High voltage pulse application for the destruction of the Gram-negative bacterium Yersinia enterocolitica

Abstract

High voltage pulses of peak voltages U = 10–75 kV and rise times t p = 500 −1300 ns were applied with frequency f = 1 Hz in order to cause the irreversible electroporation of the Gram-negative bacterium Yersinia enterocolitica. The bacteria were suspended in a NaCl solution of pH = 7.2 and conductivity γ=0.8–1.3 S m −1. The suspension was placed in a glass tube immersed in the gap of a cylindrical electrode system to which high voltage pulses, generated by a Marx bank, were applied. Such an electrode system will protect the bacteria suspension from the chemical processes at the electrode-liquid interface due to prebreakdown phenomena. A current chopping electrode system was connected in parallel with the sample in order to avoid heat generation from direct discharge of the pulse through the suspension. The maximum temperature rise was only 2–3°C with the application of 70 pulses of 45 kV magnitude.
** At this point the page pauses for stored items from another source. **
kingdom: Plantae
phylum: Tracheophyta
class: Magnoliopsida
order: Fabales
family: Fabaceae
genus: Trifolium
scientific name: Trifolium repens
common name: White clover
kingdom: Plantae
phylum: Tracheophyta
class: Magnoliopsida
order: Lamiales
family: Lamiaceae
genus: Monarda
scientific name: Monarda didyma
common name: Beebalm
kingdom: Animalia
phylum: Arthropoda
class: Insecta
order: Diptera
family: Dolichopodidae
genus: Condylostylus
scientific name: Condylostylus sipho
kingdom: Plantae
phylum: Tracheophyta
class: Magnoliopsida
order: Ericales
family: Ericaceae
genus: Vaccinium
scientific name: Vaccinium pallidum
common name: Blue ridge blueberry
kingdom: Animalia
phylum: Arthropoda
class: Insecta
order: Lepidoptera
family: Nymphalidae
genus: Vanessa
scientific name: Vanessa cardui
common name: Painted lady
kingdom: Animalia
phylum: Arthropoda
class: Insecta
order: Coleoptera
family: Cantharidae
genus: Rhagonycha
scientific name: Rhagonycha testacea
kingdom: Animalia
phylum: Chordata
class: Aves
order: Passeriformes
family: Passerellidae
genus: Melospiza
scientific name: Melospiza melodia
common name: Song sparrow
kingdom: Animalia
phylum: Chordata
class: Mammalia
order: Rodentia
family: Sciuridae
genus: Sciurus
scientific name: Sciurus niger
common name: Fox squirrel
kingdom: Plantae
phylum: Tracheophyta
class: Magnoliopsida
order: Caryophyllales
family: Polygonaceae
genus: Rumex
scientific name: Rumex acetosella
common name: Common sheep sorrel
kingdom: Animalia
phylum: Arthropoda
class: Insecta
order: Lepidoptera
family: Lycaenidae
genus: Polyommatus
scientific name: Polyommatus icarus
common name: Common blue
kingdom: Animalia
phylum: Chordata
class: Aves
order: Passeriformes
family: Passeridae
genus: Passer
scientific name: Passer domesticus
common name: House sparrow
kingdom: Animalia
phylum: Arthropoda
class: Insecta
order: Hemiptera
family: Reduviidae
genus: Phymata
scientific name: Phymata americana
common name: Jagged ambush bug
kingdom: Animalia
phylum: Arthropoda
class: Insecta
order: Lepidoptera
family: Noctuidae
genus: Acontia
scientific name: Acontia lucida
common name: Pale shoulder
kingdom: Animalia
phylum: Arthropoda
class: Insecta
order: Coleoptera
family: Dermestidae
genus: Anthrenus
The dependence of the survival ratio s = N N 0 (the number of bacteria per cm 3 after pulse treatment, N, divided by the number of bacteria per cm 3 before treatment, N 0) of Y. enterocolitica on the peak voltage of the pulse, the number of pulses applied and the rise times of the pulses have been measured. A reduction by ∼7 orders of magnitude of Y. enterocolitica viable cells per cm 3 was achieved. The lethal effect on the bacteria strongly depends on the peak voltage and the number of pulses applied; however, the effect of the rise time on the killing of Y. enterocolitica tested was not significant witt in the range of rise times used (500–1300 ns). The results show that a considerable inactivation of the microbes can be achieved by the application of short ( t p <1000 ns) high voltage pulses for the bacteria suspension without directly exposing the suspension to the electrodes. It is therefore possible to use this non-thermal method as a means for sterilization of liquid foods where the effects due to electrolysis must be minimized.